▸ Working data
----------

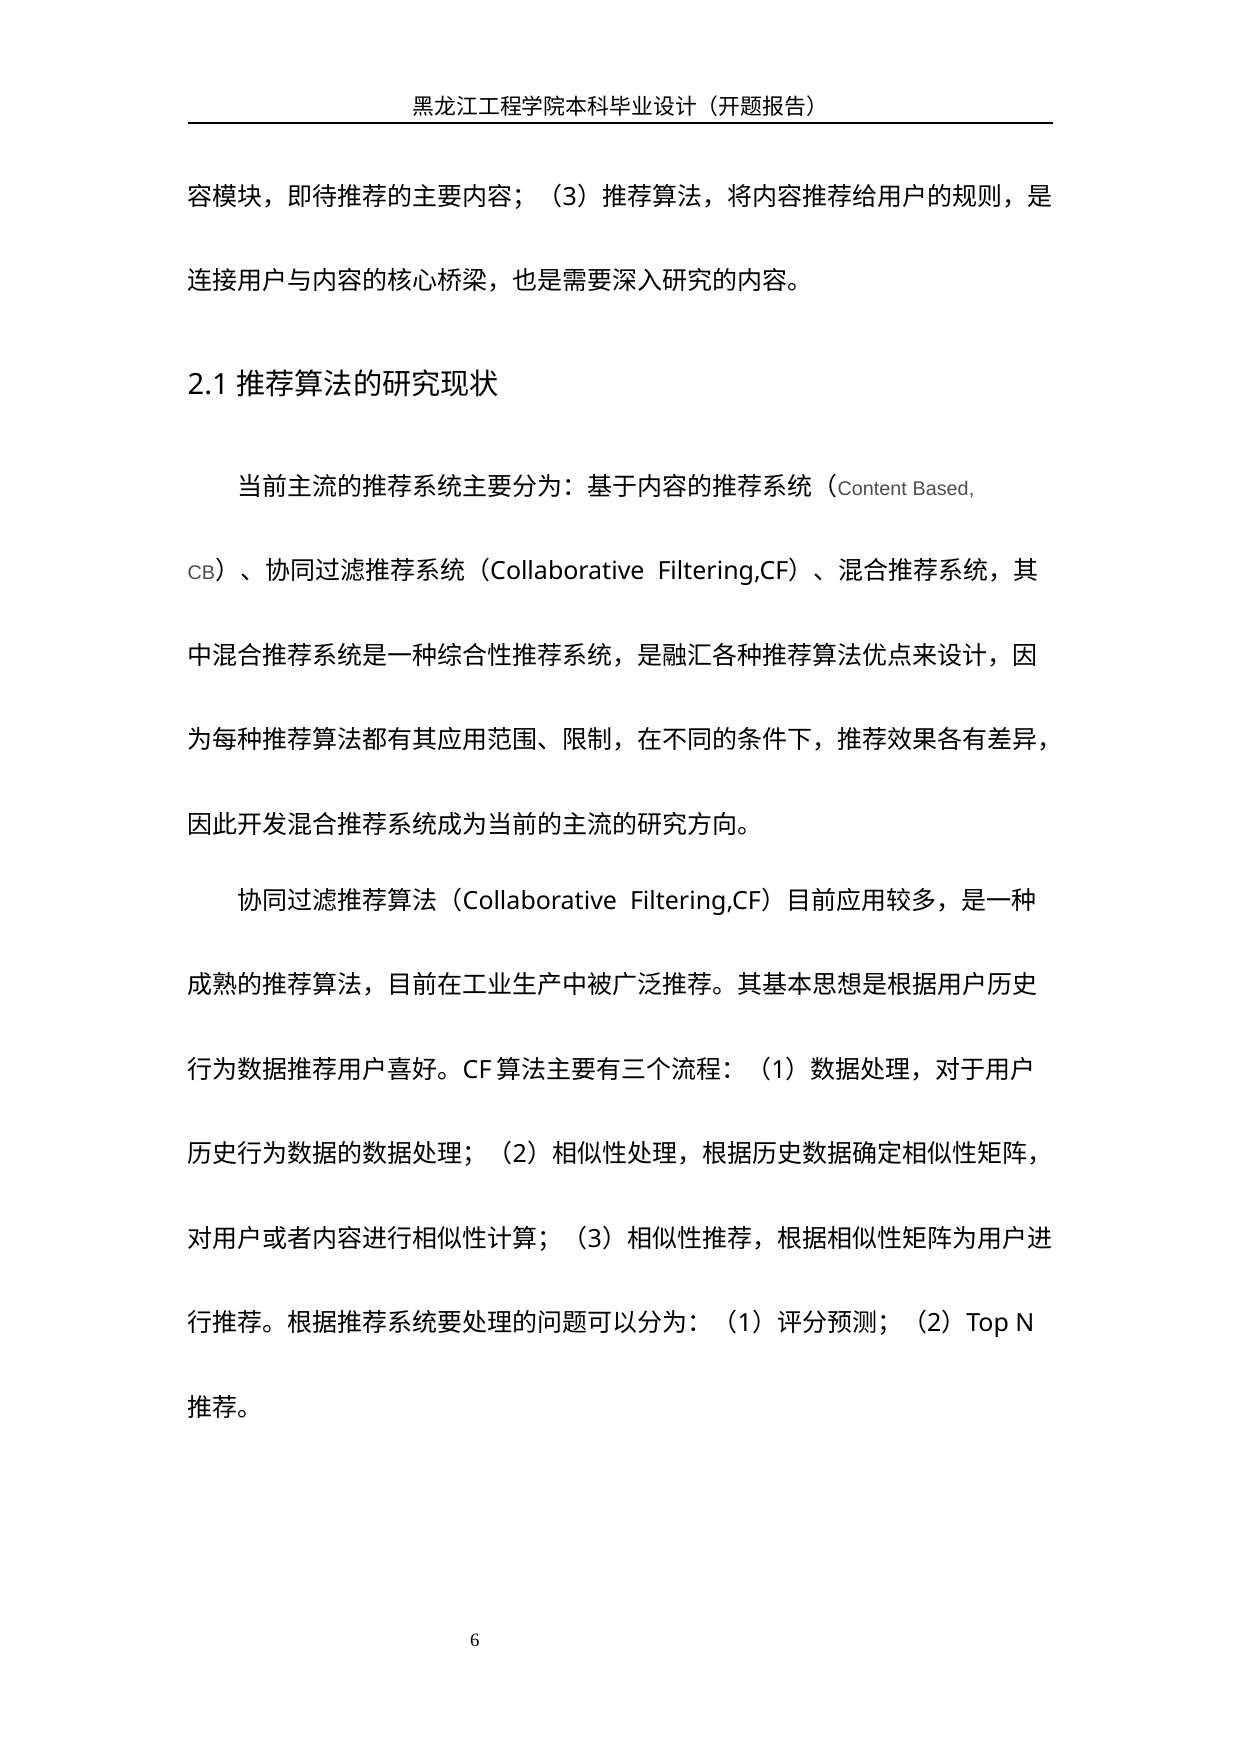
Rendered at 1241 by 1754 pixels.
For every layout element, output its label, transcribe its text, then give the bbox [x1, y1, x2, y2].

text 当前主流的推荐系统主要分为：基于内容的推荐系统（Content Based, CB）、协同过滤推荐系统（Collaborative Filtering,CF）、混合推荐系统，其中混合推荐系统是一种综合性推荐系统，是融汇各种推荐算法优点来设计，因为每种推荐算法都有其应用范围、限制，在不同的条件下，推荐效果各有差异，因此开发混合推荐系统成为当前的主流的研究方向。 [187, 452, 1053, 855]
text 个性化推荐算法的研究开始于上世纪90年代，随着互联网的发展开始应用于各行各业，随着行业发展需求不断的变化，对推荐系统的要求越来越高。个性化推荐系统按照内容可以分为（1）用户模块，即推荐的目标人群；（2）内容模块，即待推荐的主要内容；（3）推荐算法，将内容推荐给用户的规则，是连接用户与内容的核心桥梁，也是需要深入研究的内容。 [187, 162, 1053, 311]
subtitle 2.1 推荐算法的研究现状 [187, 349, 1053, 414]
text 协同过滤推荐算法（Collaborative Filtering,CF）目前应用较多，是一种成熟的推荐算法，目前在工业生产中被广泛推荐。其基本思想是根据用户历史行为数据推荐用户喜好。CF算法主要有三个流程：（1）数据处理，对于用户历史行为数据的数据处理；（2）相似性处理，根据历史数据确定相似性矩阵，对用户或者内容进行相似性计算；（3）相似性推荐，根据相似性矩阵为用户进行推荐。根据推荐系统要处理的问题可以分为：（1）评分预测；（2）Top N 推荐。 [187, 866, 1053, 1438]
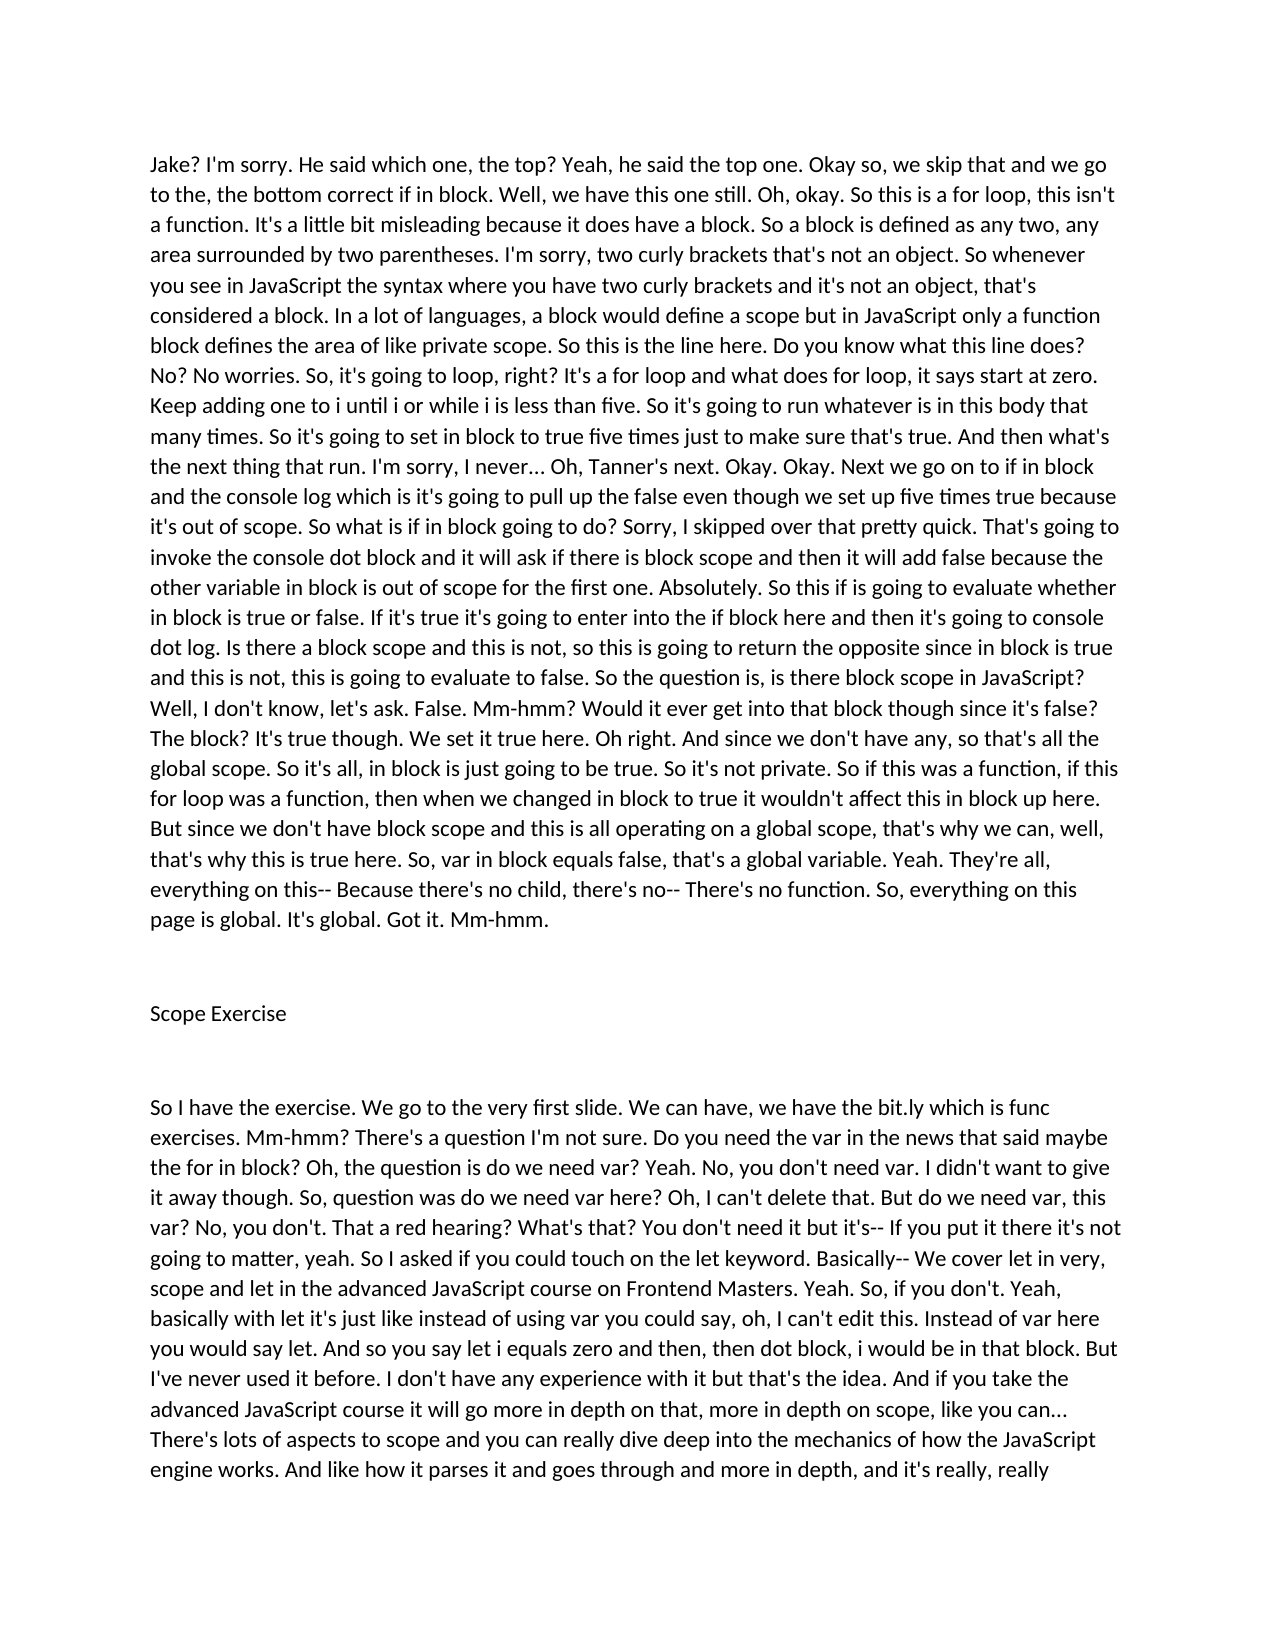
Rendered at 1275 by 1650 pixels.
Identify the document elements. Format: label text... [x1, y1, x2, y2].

----------

▸ What you need to do
Nothing but the lines from the one containing "For every layout" through the end of the entries should be written out, exactly and without pictures.

▸ Exercise output
For every layout element, output its label, transcribe its text, then give the bbox [x1, y1, x2, y2].

text 当前主流的推荐系统主要分为：基于内容的推荐系统（Content Based, CB）、协同过滤推荐系统（Collaborative Filtering,CF）、混合推荐系统，其中混合推荐系统是一种综合性推荐系统，是融汇各种推荐算法优点来设计，因为每种推荐算法都有其应用范围、限制，在不同的条件下，推荐效果各有差异，因此开发混合推荐系统成为当前的主流的研究方向。 [187, 452, 1053, 855]
text 个性化推荐算法的研究开始于上世纪90年代，随着互联网的发展开始应用于各行各业，随着行业发展需求不断的变化，对推荐系统的要求越来越高。个性化推荐系统按照内容可以分为（1）用户模块，即推荐的目标人群；（2）内容模块，即待推荐的主要内容；（3）推荐算法，将内容推荐给用户的规则，是连接用户与内容的核心桥梁，也是需要深入研究的内容。 [187, 162, 1053, 311]
subtitle 2.1 推荐算法的研究现状 [187, 349, 1053, 414]
text 协同过滤推荐算法（Collaborative Filtering,CF）目前应用较多，是一种成熟的推荐算法，目前在工业生产中被广泛推荐。其基本思想是根据用户历史行为数据推荐用户喜好。CF算法主要有三个流程：（1）数据处理，对于用户历史行为数据的数据处理；（2）相似性处理，根据历史数据确定相似性矩阵，对用户或者内容进行相似性计算；（3）相似性推荐，根据相似性矩阵为用户进行推荐。根据推荐系统要处理的问题可以分为：（1）评分预测；（2）Top N 推荐。 [187, 866, 1053, 1438]
Rendered at 1275 by 1650 pixels.
Identify the document elements. Format: label text... [x1, y1, x2, y2].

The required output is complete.